- **Work order**:
From the Revolution overload thread below, print everything from "the train i'm" down to "on this unit.", word for word.

- **Exercise passage**:
# te revolution



## 50chevtk (Nov 22, 2010)

I need help my train went into a overload on my revolution i did as instructed
says to reset with 0 on the key pad but no luck.
i went as far as reprogramming the whole thing and i still get the same thing.
it will link fine untill you hit the menu button twice to bring you back to
run mode,shows link o.k. for a split second then shows overload so again hit the 0 on the keypad to clear
and it won't clear right above the pwc on the screen it shows NF what the heck is going on


----------



## Stan Cedarleaf (Jan 2, 2008)

Chev Truck, you might take this over to the Aristo Forum.









A bit more information is needed concerning the installation.


----------



## Greg Elmassian (Jan 3, 2008)

Have you double checked to be sure the overload is no longer existing? 

What was the condition that put the Revolution into overload in the first place? 

Greg


----------



## 50chevtk (Nov 22, 2010)

hey guys thanks for responding what put it in overload i had 6 cars on and it was a hot day , so i assumed it just got hot. 
the train i'm running is a c-16 so this is what i did. now i pulled the receiver out and put the12 prong plug back in 
and the train runs fine.so i'm thinking the circuit board took a crap is this possible. i think i have maybe 5 hours on this unit.


----------



## Stan Cedarleaf (Jan 2, 2008)

If you had 5 hours running, it sounds like the receiver WAS working at one time. You might try running the train without the tender shell to see if that helps. Normally, if the receiver is overheated, you would get an "OVERHEAT" warning. "OVERLOAD" is just that, you've exceed the 5-8 amp limit on the recevier, which is a protection and should "blow" the receiver. 

Might check also to see if there might be a wire crimped and causing a short on the output (motor) side. Pulling 6 cars with the C-16 shouldn't cause and overload. 

Another check would be to see if something might have wedged itself between a wheel and the gearbox case on the locomotive. At times, I've had a stick or a stone wedge itself between a wheel and the case and cause problems. And check the valve gear for binding as well.

Hope some solid answers show up for you.


----------



## Treeman (Jan 6, 2008)

I would check the voltage on the rail or battery output with no load. The problem I have seen has been related to voltage. At least that is what I have concluded.


----------



## Greg Elmassian (Jan 3, 2008)

- **Exercise data**:
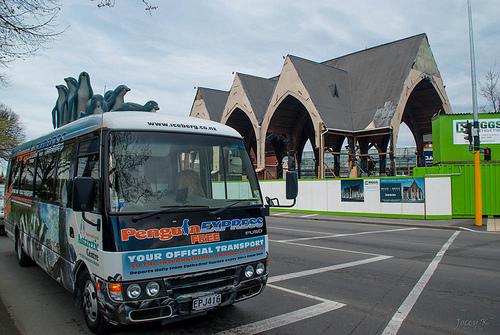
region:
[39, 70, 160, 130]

--

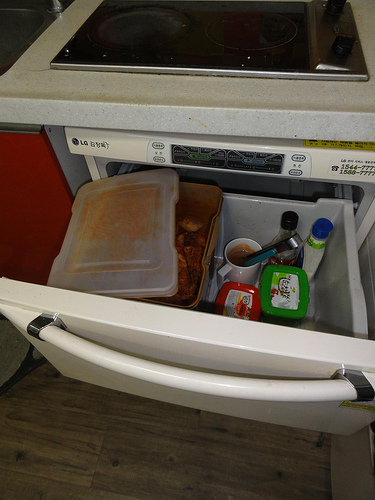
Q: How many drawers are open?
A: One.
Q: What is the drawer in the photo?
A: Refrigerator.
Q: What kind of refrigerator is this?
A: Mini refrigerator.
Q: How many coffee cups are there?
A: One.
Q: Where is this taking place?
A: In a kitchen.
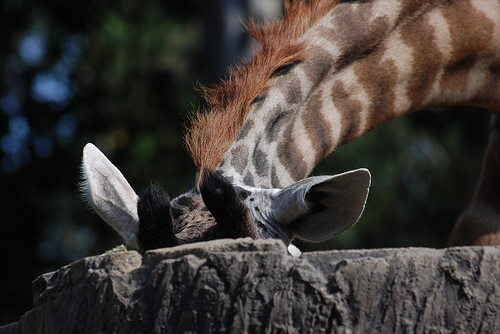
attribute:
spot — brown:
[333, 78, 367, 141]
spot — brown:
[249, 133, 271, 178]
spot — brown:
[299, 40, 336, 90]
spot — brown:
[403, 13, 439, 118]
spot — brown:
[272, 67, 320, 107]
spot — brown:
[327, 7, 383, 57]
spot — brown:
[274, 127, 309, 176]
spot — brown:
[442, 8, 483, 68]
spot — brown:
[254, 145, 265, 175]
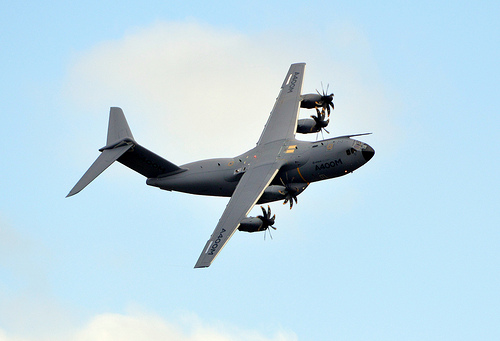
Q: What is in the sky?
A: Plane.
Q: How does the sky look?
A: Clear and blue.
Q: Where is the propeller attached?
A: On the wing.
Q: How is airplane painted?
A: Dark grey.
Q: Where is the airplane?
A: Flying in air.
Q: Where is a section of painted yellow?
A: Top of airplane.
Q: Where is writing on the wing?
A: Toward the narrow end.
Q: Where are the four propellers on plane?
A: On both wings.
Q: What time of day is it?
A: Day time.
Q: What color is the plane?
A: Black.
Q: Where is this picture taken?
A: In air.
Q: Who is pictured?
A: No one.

* * *

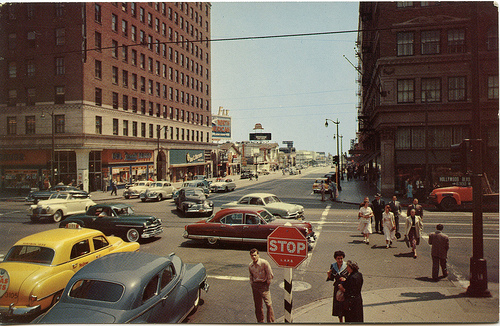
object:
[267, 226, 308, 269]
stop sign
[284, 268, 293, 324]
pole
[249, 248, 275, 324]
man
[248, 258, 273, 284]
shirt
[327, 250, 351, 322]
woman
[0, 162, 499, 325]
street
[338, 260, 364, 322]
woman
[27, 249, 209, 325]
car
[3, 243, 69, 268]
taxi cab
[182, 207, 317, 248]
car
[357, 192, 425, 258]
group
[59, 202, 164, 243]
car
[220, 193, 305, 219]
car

- **Answer box**:
the train i'm running is a c-16 so this is what i did. now i pulled the receiver out and put the12 prong plug back in 
and the train runs fine.so i'm thinking the circuit board took a crap is this possible. i think i have maybe 5 hours on this unit.